START SOURCE DATA

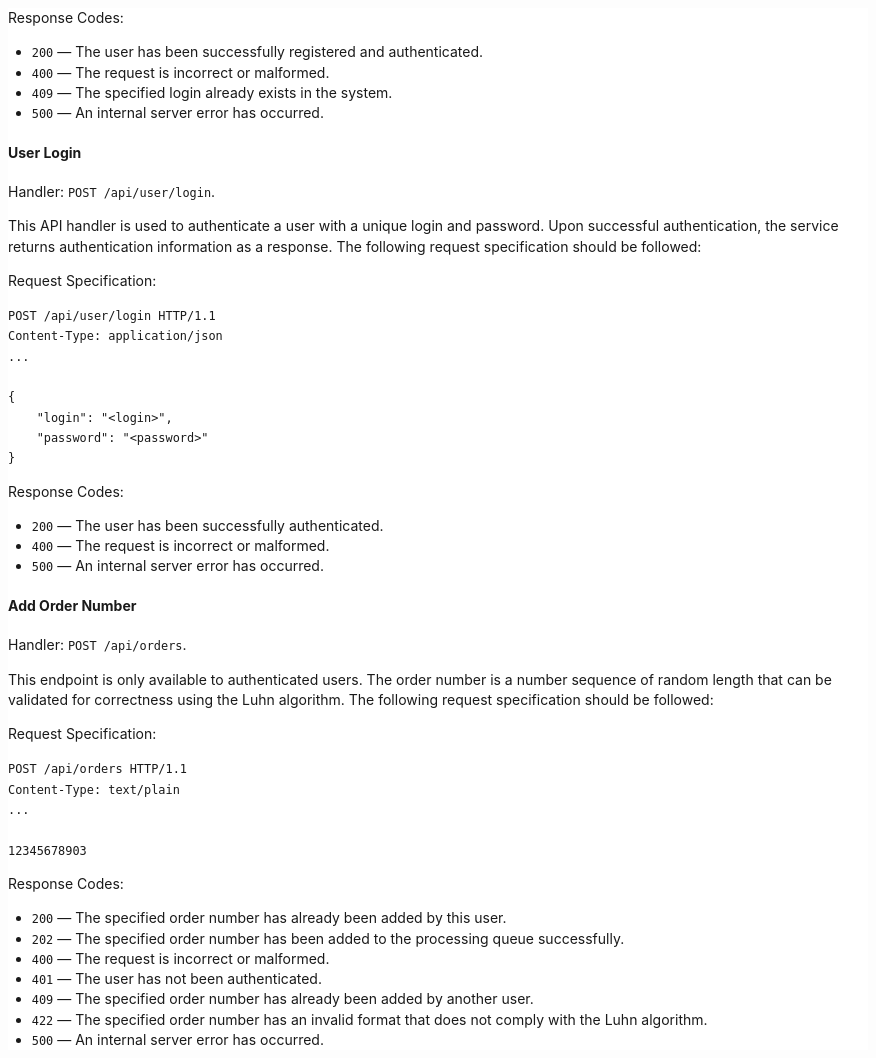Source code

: Response Codes:

- `200` — The user has been successfully registered and authenticated.
- `400` — The request is incorrect or malformed.
- `409` — The specified login already exists in the system.
- `500` — An internal server error has occurred.

#### **User Login**

Handler: `POST /api/user/login`.

This API handler is used to authenticate a user with a unique login and password.
Upon successful authentication, the service returns authentication information as a response.
The following request specification should be followed:

Request Specification:

```
POST /api/user/login HTTP/1.1
Content-Type: application/json
...

{
	"login": "<login>",
	"password": "<password>"
}
```

Response Codes:

- `200` — The user has been successfully authenticated.
- `400` — The request is incorrect or malformed.
- `500` — An internal server error has occurred.

#### **Add Order Number**

Handler: `POST /api/orders`.

This endpoint is only available to authenticated users. 
The order number is a number sequence of random length that can be validated for correctness using the Luhn algorithm. 
The following request specification should be followed:

Request Specification:

```
POST /api/orders HTTP/1.1
Content-Type: text/plain
...

12345678903
```

Response Codes:

- `200` — The specified order number has already been added by this user.
- `202` — The specified order number has been added to the processing queue successfully.
- `400` — The request is incorrect or malformed.
- `401` — The user has not been authenticated.
- `409` — The specified order number has already been added by another user.
- `422` — The specified order number has an invalid format that does not comply with the Luhn algorithm.
- `500` — An internal server error has occurred.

END SOURCE DATA

→ WHAT YOU SHOULD DO
Word for word, repeat the line holding "processing queue successfully." and all lines after it through the end of the entries above.

→ WRITTEN RESPONSE
- `202` — The specified order number has been added to the processing queue successfully.
- `400` — The request is incorrect or malformed.
- `401` — The user has not been authenticated.
- `409` — The specified order number has already been added by another user.
- `422` — The specified order number has an invalid format that does not comply with the Luhn algorithm.
- `500` — An internal server error has occurred.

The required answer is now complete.